Her special take on "Getting to Know You" from The King and I, for example, opens with an exotic flourish of mouth sounds inspired by African polyrhythms and Congolese Pygmy trumpets, and closes on a passage of African percussion. In between, Margolis's full, rich voice draws out a dreamy, slowed-down version of a song that's usually done in a bouncy, springtime tempo. On Rodgers and Hart's "My Romance," Margolis again goes against the grain, but the other way: she transforms a song almost universally interpreted as a wistful ballad into an upbeat love song that culminates in a joyful burst of scat.

Margolis can stretch out time like taffy, pulling her phrases against the underlying rhythms in a tension that conflates the hypnotic with the erotic. The best example of this comes in her languid, seductive rendition of another standard, Lewis and Coots's "For All We Know," which she brings down to an achingly slow pace, drawing out and caressing her syllables in a way that maddeningly teases the listener--to great effect. A lovely muted trumpet solo by rising jazz star Roy Hargrove nicely sets off the honey in her voice.

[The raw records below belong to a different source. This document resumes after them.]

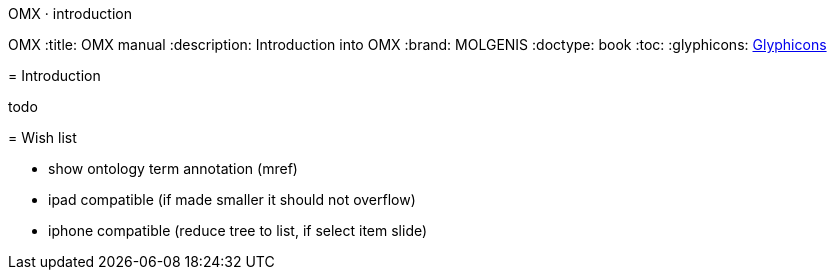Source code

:OMX · introduction
=======================
OMX
:title: OMX manual
:description: Introduction into OMX
:brand: MOLGENIS
:doctype: book
:toc:
:glyphicons: http://glyphicons.com[Glyphicons]

= Introduction

todo

= Wish list

* show ontology term annotation (mref)
* ipad compatible (if made smaller it should not overflow)
* iphone compatible (reduce tree to list, if select item slide)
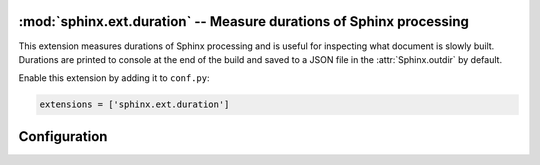 :mod:`sphinx.ext.duration` -- Measure durations of Sphinx processing
====================================================================

.. module:: sphinx.ext.duration
   :synopsis: Measure durations of Sphinx processing

.. versionadded:: 2.4

This extension measures durations of Sphinx processing and is useful
for inspecting what document is slowly built. Durations are printed
to console at the end of the build and saved to a JSON file in the
:attr:`Sphinx.outdir` by default.

Enable this extension by adding it to ``conf.py``:

.. code-block:: python

   extensions = ['sphinx.ext.duration']


Configuration
=============

.. confval:: duration_print_slowest
   :type: :code-py:`bool`
   :default: :code-py:`True`

   Show the slowest durations in the build summary. The durations
   are sorted in order from slow to fast. This prints up to
   :confval:`duration_n_slowest` durations to the console, e.g.:

   .. code-block:: shell

      ====================== slowest 5 reading durations =======================
      0.012s toctree
      0.011s admonitions
      0.011s refs
      0.006s docfields
      0.005s figure

   .. versionadded:: 8.3

.. confval:: duration_n_slowest
   :type: :code-py:`int`
   :default: :code-py:`5`

   Maximum number of slowest durations to show in the build summary
   when :confval:`duration_print_slowest` is enabled. Only the ``5``
   slowest durations are shown by default. Set this to ``0`` to show
   all durations.

   .. versionadded:: 8.3

.. confval:: duration_print_total
   :type: :code-py:`bool`
   :default: :code-py:`True`

   Show the total reading duration in the build summary, e.g.:

   .. code-block:: shell

      ====================== total reading duration ==========================
      Total time reading 31 files:

      minutes:        0
      seconds:        3
      milliseconds: 142

   .. versionadded:: 8.3

.. confval:: duration_write_json
   :type: :code-py:`str | bool`
   :default: :code-py:`'sphinx_reading_durations.json'`

   Write all reading durations to a JSON file in the output directory.
   The file contents are dict-like and contain the document file paths
   (relative to ``outdir``) as and reading durations in seconds as
   values. Set this value to an empty string or ``False`` to disable
   writing the file, or set it to a relative path to customize it.

   This may be useful for testing and setting a limit on reading times.

   .. versionadded:: 8.3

Not the kind of vocalist who sings "in front of" a band, Margolis began as a guitar player and now performs very much as part of an ensemble, her voice one of the instruments. While at Harvard, she sang with a Western swing band in the Boston area, but eventually returned to her native California and completed her college degree at San Francisco State University. Still based in San Francisco, she has produced CDs on her own independent label (Mad-Kat) and launched her own web site ("http://www.kittymargolis.com") while touring internationally. A Down Beat critics' poll has cited her as "talent deserving wider recognition" three times in the last four years. The new CD may draw some of that wider audience, and her many fans would say it's about time. We would say, it's about durée.